I've got a pandas dataframe called data_clean
. It looks like this:
I want to convert it to a Spark dataframe, so I use the createDataFrame() method:
sparkDF = spark.createDataFrame(data_clean)
However, that seems to drop the index column (the one that has the names ali, anthony, bill, etc) from the original dataframe. The output of
sparkDF.printSchema()
sparkDF.show()
is
root
|-- transcript: string (nullable = true)
+--------------------+
| transcript|
+--------------------+
|ladies and gentle...|
|thank you thank y...|
| all right thank ...|
| |
|this is dave he t...|
| |
| ladies and gen...|
| ladies and gen...|
|armed with boyish...|
|introfade the mus...|
|wow hey thank you...|
|hello hello how y...|
+--------------------+
The docs say createDataFrame() can take a pandas.DataFrame
as an input. I'm using Spark version '3.0.1'.

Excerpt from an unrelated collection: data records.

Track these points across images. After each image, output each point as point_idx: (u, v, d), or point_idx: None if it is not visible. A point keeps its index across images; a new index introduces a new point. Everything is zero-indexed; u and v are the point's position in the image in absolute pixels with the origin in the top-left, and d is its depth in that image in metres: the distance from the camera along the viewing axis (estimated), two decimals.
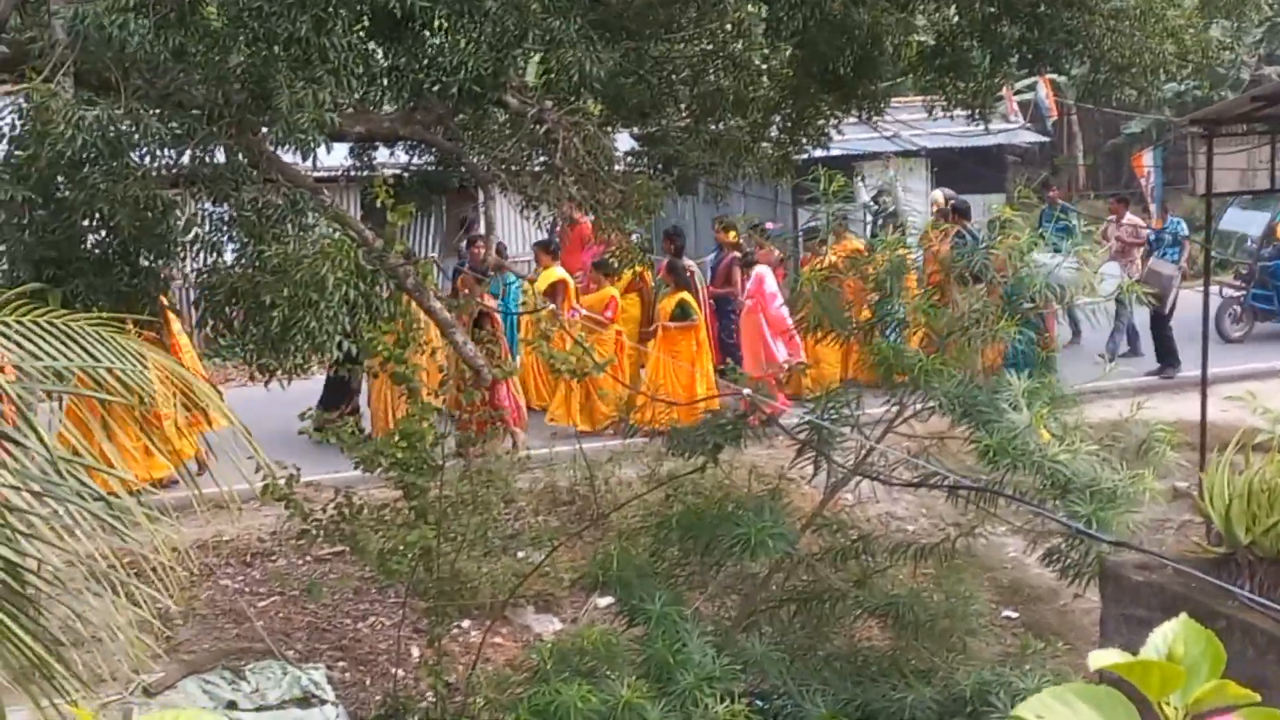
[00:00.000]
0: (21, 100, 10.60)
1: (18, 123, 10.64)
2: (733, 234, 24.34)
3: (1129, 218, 27.50)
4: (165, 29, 10.44)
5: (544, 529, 18.04)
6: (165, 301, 12.32)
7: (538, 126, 12.75)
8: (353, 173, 16.84)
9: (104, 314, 9.06)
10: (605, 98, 14.83)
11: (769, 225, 19.01)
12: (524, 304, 23.35)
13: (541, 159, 13.97)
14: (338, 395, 21.91)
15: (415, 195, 15.79)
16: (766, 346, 22.67)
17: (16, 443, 7.06)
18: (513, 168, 14.29)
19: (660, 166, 16.33)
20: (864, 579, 13.21)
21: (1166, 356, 25.28)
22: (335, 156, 16.89)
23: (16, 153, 10.57)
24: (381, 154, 16.46)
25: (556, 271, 23.23)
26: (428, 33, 11.46)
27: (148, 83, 10.94)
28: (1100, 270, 12.40)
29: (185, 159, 11.44)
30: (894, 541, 13.83)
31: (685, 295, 22.69)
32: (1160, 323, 25.22)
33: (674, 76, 15.37)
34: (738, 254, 24.40)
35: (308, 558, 18.05)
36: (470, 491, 14.85)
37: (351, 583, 17.55)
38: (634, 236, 18.91)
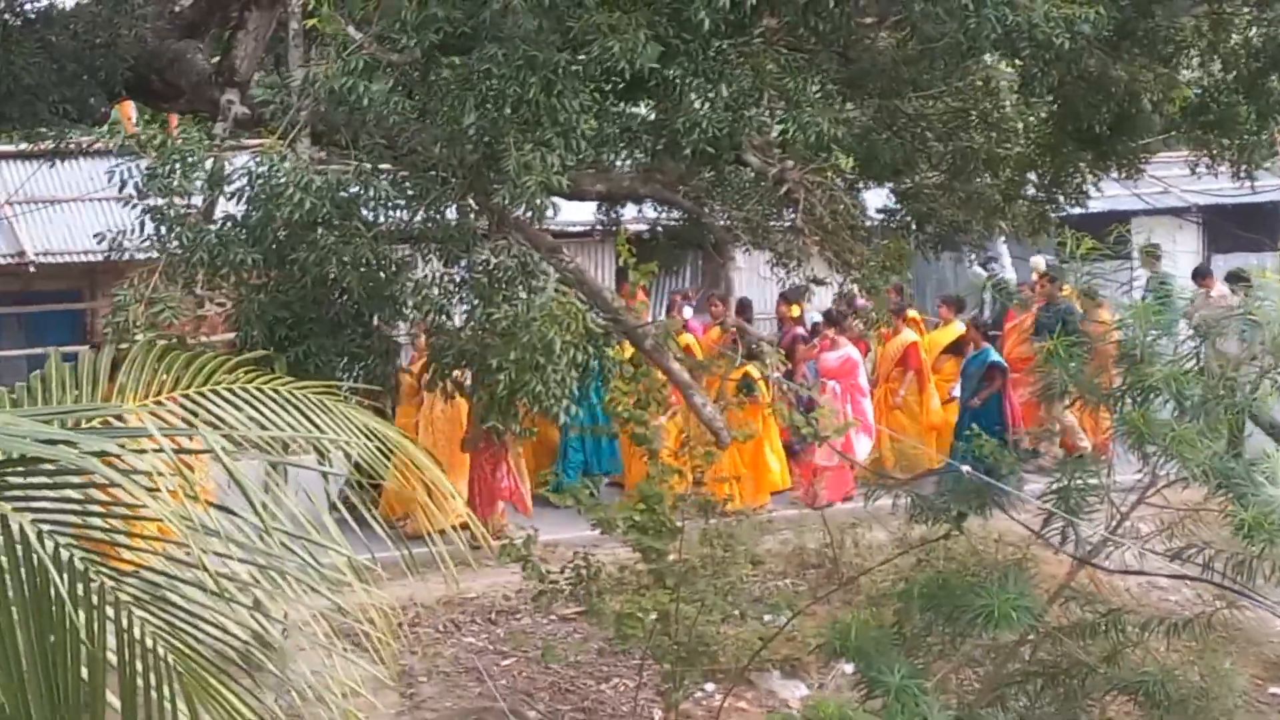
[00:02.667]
0: (253, 162, 10.69)
1: (252, 184, 10.73)
2: (795, 309, 23.58)
3: None
4: (402, 89, 10.46)
5: (790, 592, 17.79)
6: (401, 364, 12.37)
7: (778, 186, 12.53)
8: (599, 228, 16.78)
9: (333, 379, 9.07)
10: (856, 155, 14.58)
11: (859, 301, 18.54)
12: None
13: (788, 218, 13.76)
14: None
15: (662, 253, 15.68)
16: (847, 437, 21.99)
17: (234, 514, 7.00)
18: (758, 227, 14.12)
19: (914, 224, 16.02)
20: (1115, 654, 12.73)
21: None
22: (586, 213, 16.89)
23: (251, 213, 10.66)
24: (631, 209, 16.36)
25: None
26: (661, 93, 11.31)
27: (382, 143, 10.95)
28: None
29: (418, 219, 11.45)
30: (1150, 614, 13.34)
31: (749, 368, 21.92)
32: None
33: (927, 133, 15.04)
34: (801, 329, 23.71)
35: (552, 616, 17.98)
36: (711, 555, 14.70)
37: (595, 643, 17.43)
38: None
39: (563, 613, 17.74)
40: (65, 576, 6.18)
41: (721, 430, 13.60)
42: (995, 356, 22.92)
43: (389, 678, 10.67)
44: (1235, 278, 23.49)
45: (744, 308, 22.83)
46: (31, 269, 23.89)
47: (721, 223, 14.11)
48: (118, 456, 6.39)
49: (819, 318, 23.82)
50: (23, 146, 20.25)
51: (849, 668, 15.01)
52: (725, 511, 15.55)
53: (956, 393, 23.55)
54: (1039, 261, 25.42)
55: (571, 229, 20.78)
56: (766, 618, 17.08)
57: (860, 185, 15.84)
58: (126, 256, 11.47)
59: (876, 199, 16.66)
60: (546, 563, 15.25)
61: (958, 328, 24.37)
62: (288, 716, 6.76)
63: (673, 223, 15.80)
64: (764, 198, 13.42)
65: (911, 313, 24.57)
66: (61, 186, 23.27)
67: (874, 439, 22.49)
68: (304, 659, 6.99)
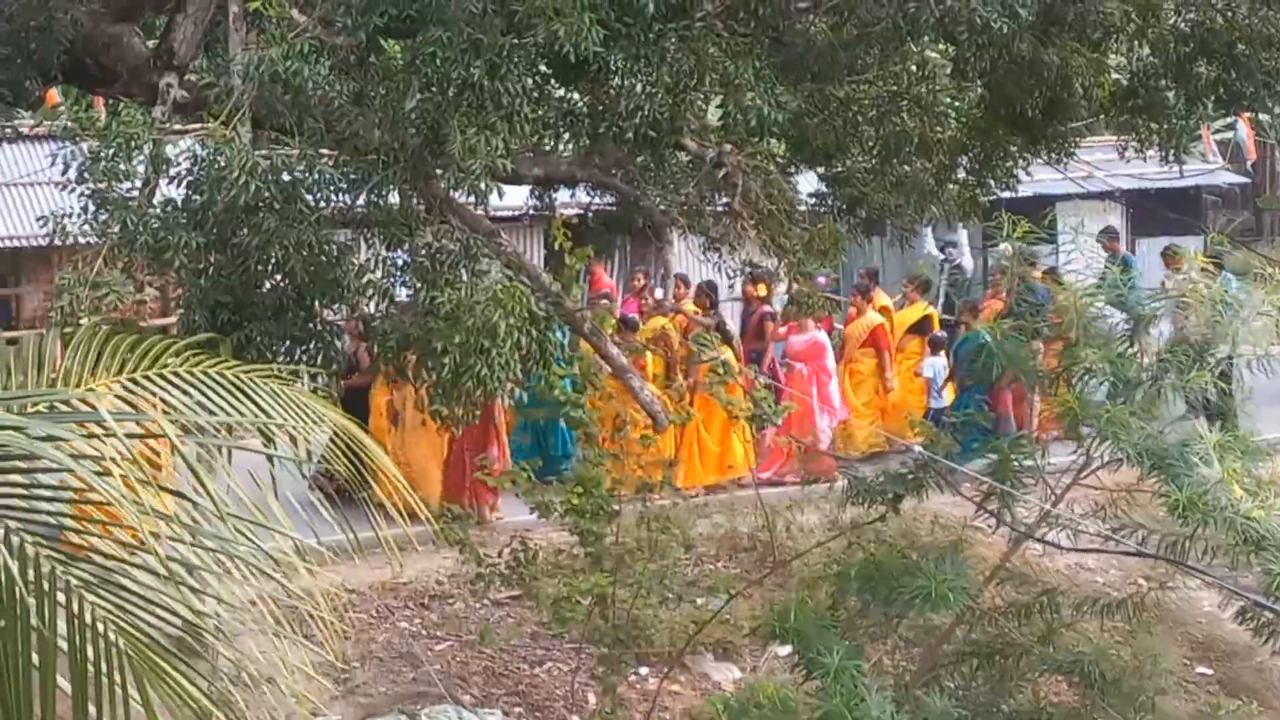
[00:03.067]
0: (197, 145, 10.63)
1: (195, 167, 10.67)
2: (762, 287, 23.58)
3: None
4: (343, 73, 10.44)
5: (724, 576, 17.83)
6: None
7: (716, 170, 12.56)
8: (533, 213, 16.73)
9: (276, 362, 9.04)
10: (789, 139, 14.63)
11: (820, 279, 18.53)
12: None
13: (723, 202, 13.78)
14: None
15: (596, 237, 15.67)
16: (812, 415, 22.08)
17: (184, 497, 6.99)
18: (693, 210, 14.14)
19: (845, 208, 16.06)
20: (1049, 634, 12.85)
21: None
22: (517, 197, 16.84)
23: (194, 196, 10.60)
24: (564, 194, 16.33)
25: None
26: (603, 77, 11.32)
27: (324, 126, 10.91)
28: None
29: (360, 203, 11.41)
30: (1081, 595, 13.46)
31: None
32: None
33: (859, 117, 15.09)
34: (768, 308, 23.72)
35: (486, 601, 17.94)
36: (647, 538, 14.73)
37: (529, 627, 17.42)
38: (820, 279, 18.66)
39: (497, 597, 17.71)
40: (15, 561, 6.17)
41: (659, 414, 13.65)
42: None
43: (327, 663, 10.69)
44: (1167, 257, 23.58)
45: (709, 291, 22.82)
46: None
47: (658, 207, 14.09)
48: (67, 441, 6.39)
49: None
50: None
51: (783, 650, 15.12)
52: (657, 495, 15.53)
53: (925, 372, 23.53)
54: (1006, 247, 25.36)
55: (503, 213, 20.76)
56: (700, 601, 17.14)
57: (792, 169, 15.88)
58: (70, 241, 11.39)
59: (808, 183, 16.70)
60: (484, 546, 15.24)
61: (923, 307, 24.45)
62: (230, 700, 6.77)
63: (606, 207, 15.78)
64: (701, 182, 13.43)
65: (882, 297, 24.53)
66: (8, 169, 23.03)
67: (836, 420, 22.52)
68: (243, 644, 7.01)
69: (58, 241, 11.38)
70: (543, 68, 10.76)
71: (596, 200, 15.89)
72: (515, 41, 10.35)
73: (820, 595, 13.15)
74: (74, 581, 6.35)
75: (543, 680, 16.96)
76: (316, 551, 8.11)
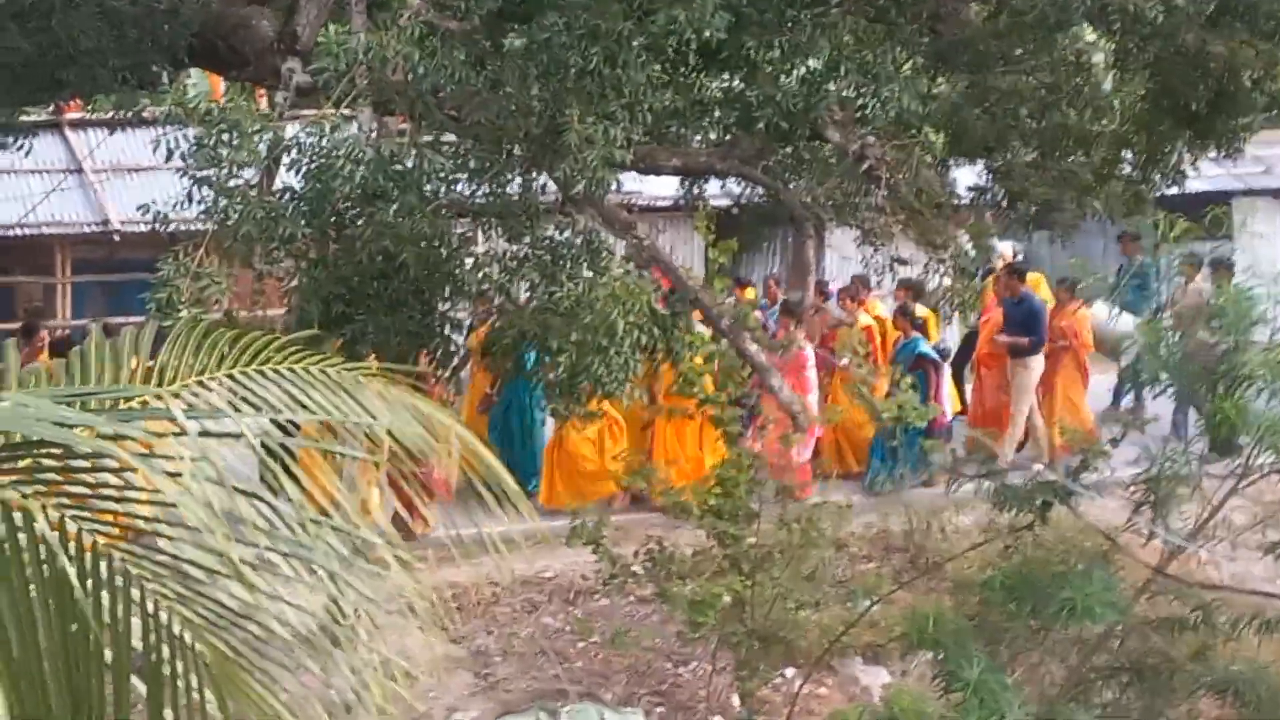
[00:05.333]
0: (310, 133, 10.41)
1: (308, 155, 10.45)
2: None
3: None
4: (463, 59, 10.16)
5: (874, 577, 17.43)
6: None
7: (859, 163, 12.13)
8: (683, 203, 16.42)
9: (390, 358, 8.79)
10: (946, 130, 14.19)
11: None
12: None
13: (871, 196, 13.38)
14: None
15: (746, 229, 15.33)
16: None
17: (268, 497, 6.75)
18: (842, 204, 13.75)
19: (1006, 203, 15.57)
20: (1203, 650, 12.31)
21: None
22: (673, 185, 16.54)
23: (309, 184, 10.38)
24: (717, 184, 15.97)
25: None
26: (732, 65, 10.96)
27: (441, 113, 10.64)
28: None
29: (479, 193, 11.14)
30: (1241, 609, 12.90)
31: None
32: None
33: (1019, 109, 14.60)
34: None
35: (630, 598, 17.69)
36: (788, 540, 14.39)
37: (674, 626, 17.13)
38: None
39: (642, 594, 17.45)
40: (91, 563, 5.97)
41: (800, 414, 13.29)
42: (924, 347, 21.88)
43: (468, 657, 10.45)
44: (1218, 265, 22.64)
45: (819, 289, 22.21)
46: (116, 237, 23.85)
47: (804, 199, 13.70)
48: (137, 440, 6.15)
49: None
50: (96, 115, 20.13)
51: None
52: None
53: None
54: (1005, 249, 24.34)
55: (659, 204, 20.48)
56: (849, 603, 16.77)
57: (950, 162, 15.42)
58: (187, 227, 11.25)
59: (967, 176, 16.21)
60: (619, 545, 14.99)
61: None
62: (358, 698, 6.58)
63: (757, 199, 15.40)
64: (847, 174, 13.02)
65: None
66: (146, 154, 23.14)
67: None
68: (384, 638, 6.81)
69: (177, 229, 11.25)
70: (668, 54, 10.37)
71: (748, 192, 15.54)
72: (636, 27, 10.00)
73: (969, 601, 12.73)
74: (148, 582, 6.11)
75: (685, 680, 16.72)
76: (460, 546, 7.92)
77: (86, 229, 24.56)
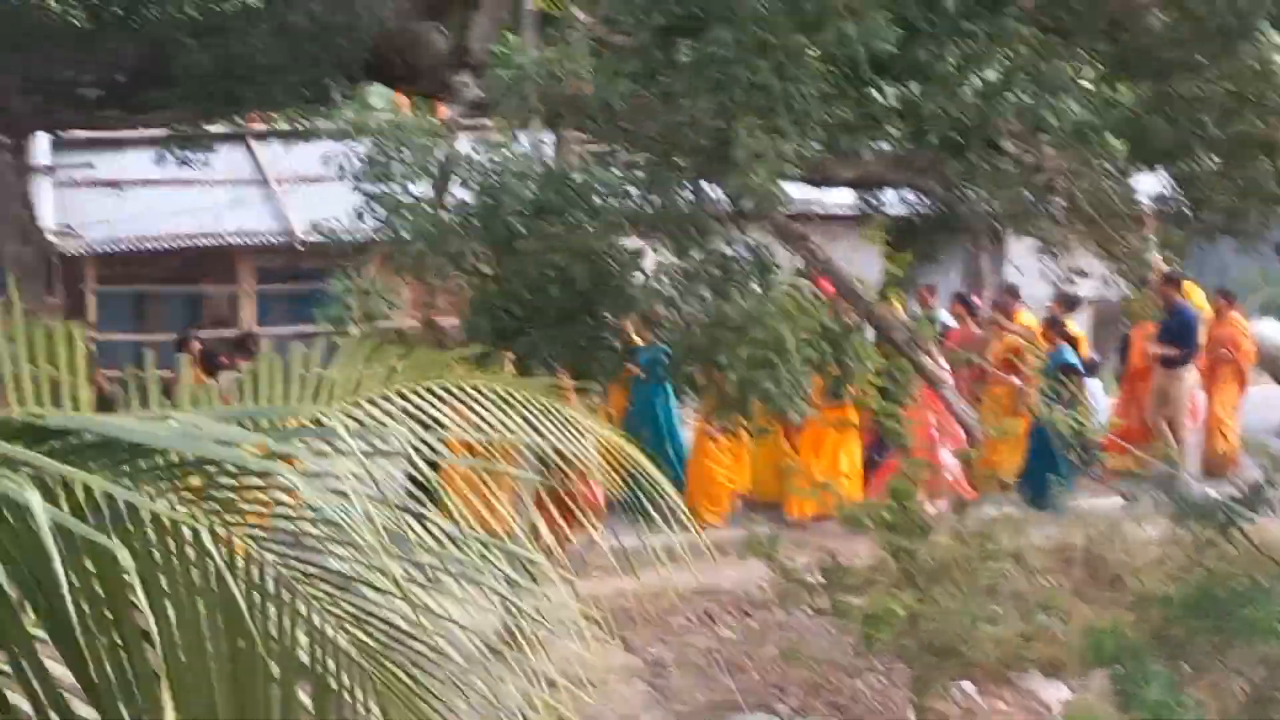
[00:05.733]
0: (474, 149, 10.48)
1: (478, 171, 10.53)
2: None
3: None
4: (630, 73, 10.17)
5: (1052, 590, 17.18)
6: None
7: (1037, 174, 11.95)
8: (859, 213, 16.29)
9: (559, 371, 8.79)
10: (1128, 138, 13.95)
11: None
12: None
13: (1055, 203, 13.19)
14: None
15: (921, 238, 15.16)
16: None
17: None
18: (1020, 214, 13.56)
19: (1190, 212, 15.27)
20: None
21: None
22: (849, 192, 16.41)
23: (479, 199, 10.45)
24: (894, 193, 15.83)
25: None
26: (904, 78, 10.83)
27: (610, 127, 10.66)
28: None
29: (649, 206, 11.13)
30: None
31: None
32: None
33: (1202, 117, 14.32)
34: None
35: (805, 609, 17.58)
36: (963, 553, 14.23)
37: (849, 638, 17.01)
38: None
39: (818, 605, 17.35)
40: (259, 580, 6.02)
41: (975, 427, 13.15)
42: (1071, 358, 21.31)
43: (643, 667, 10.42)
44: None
45: (1011, 292, 21.96)
46: (299, 246, 24.16)
47: (980, 210, 13.52)
48: (300, 459, 6.21)
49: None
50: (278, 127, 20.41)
51: None
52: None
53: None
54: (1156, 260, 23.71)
55: (836, 211, 20.33)
56: (1026, 617, 16.55)
57: (1131, 169, 15.15)
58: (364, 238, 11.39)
59: (1151, 184, 15.92)
60: (792, 558, 14.91)
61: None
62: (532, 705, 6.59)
63: (932, 209, 15.24)
64: (1024, 184, 12.84)
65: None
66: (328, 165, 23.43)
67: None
68: (560, 647, 6.83)
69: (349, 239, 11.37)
70: (839, 68, 10.28)
71: (924, 202, 15.39)
72: (805, 41, 9.92)
73: (1151, 617, 12.51)
74: (316, 599, 6.16)
75: (863, 693, 16.58)
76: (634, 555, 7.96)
77: (270, 239, 24.93)
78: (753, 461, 20.07)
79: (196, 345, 19.61)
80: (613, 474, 8.33)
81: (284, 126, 24.36)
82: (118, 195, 25.53)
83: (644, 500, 8.51)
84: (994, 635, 15.68)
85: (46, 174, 25.01)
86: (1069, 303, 21.93)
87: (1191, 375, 21.57)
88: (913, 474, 13.81)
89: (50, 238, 22.99)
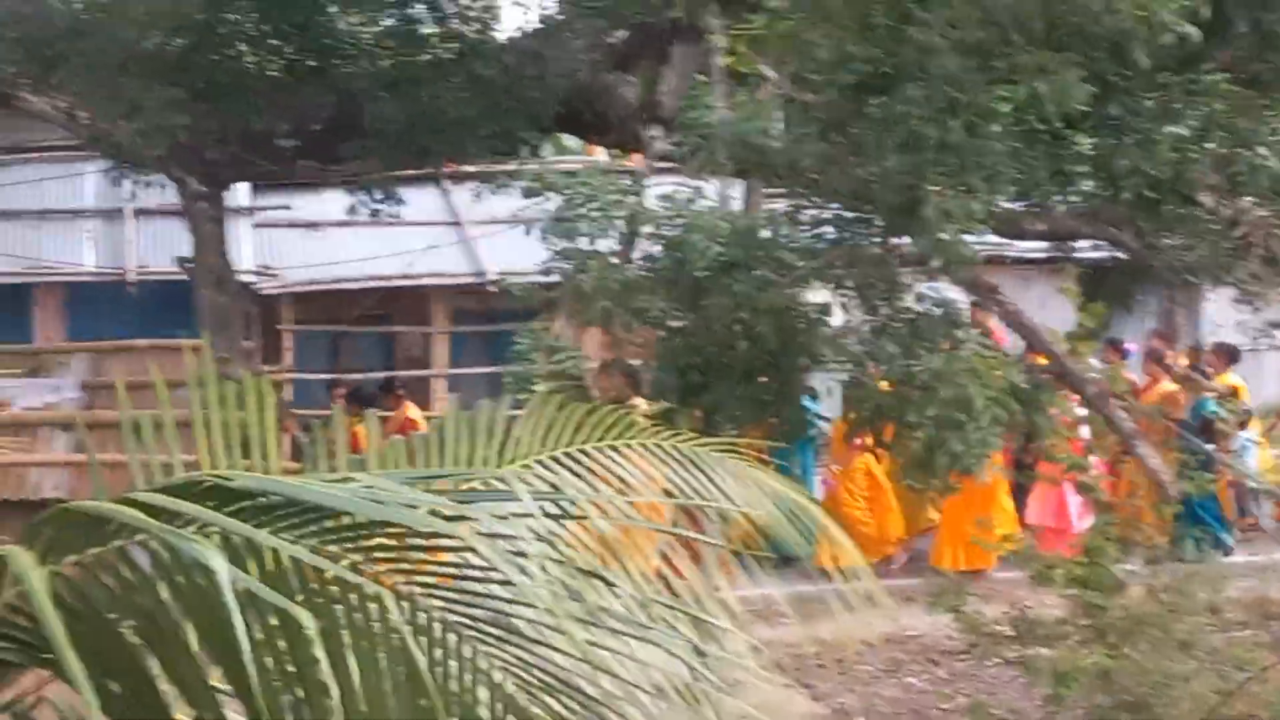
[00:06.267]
0: (661, 205, 10.48)
1: (670, 226, 10.55)
2: None
3: None
4: (819, 131, 10.14)
5: (1250, 644, 16.79)
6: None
7: (1232, 228, 11.74)
8: (1052, 258, 16.12)
9: (743, 428, 8.75)
10: None
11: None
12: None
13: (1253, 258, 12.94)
14: None
15: (1114, 288, 14.96)
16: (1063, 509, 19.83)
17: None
18: (1216, 266, 13.32)
19: None
20: None
21: None
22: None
23: (668, 254, 10.46)
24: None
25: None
26: (1097, 133, 10.68)
27: (797, 183, 10.63)
28: None
29: (836, 263, 11.07)
30: None
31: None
32: None
33: None
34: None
35: (995, 660, 17.34)
36: (1157, 611, 13.95)
37: (1039, 691, 16.74)
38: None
39: (1008, 655, 17.09)
40: (440, 639, 6.07)
41: (1168, 483, 12.90)
42: (1215, 408, 20.61)
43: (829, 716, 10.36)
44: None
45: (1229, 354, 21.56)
46: (491, 289, 24.37)
47: (1175, 262, 13.30)
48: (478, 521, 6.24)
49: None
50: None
51: None
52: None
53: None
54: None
55: (1030, 255, 20.12)
56: (1223, 674, 16.18)
57: None
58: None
59: None
60: (981, 612, 14.70)
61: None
62: None
63: (1124, 257, 15.02)
64: (1221, 237, 12.61)
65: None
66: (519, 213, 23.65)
67: None
68: (747, 693, 6.82)
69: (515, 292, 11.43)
70: (1029, 124, 10.15)
71: (1116, 251, 15.17)
72: (996, 99, 9.82)
73: None
74: (496, 661, 6.20)
75: None
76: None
77: (463, 280, 25.20)
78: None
79: (343, 389, 20.03)
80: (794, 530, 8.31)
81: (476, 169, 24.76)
82: (315, 236, 25.97)
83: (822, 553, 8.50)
84: (1190, 693, 15.36)
85: (245, 215, 25.51)
86: (1230, 354, 21.55)
87: None
88: (1105, 530, 13.57)
89: (248, 277, 23.43)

Other questions on SO related to this don't mention this problem of the index column disappearing:
- This one about converting Pandas to Pyspark doesn't mention this issue of the index column disappearing.
- Same with this one
- And this one relates to data dropping during conversion, but is more about window functions.
I'm probably missing something obvious, but how do I get to keep the index column when I convert from a pandas dataframe to a PySpark dataframe?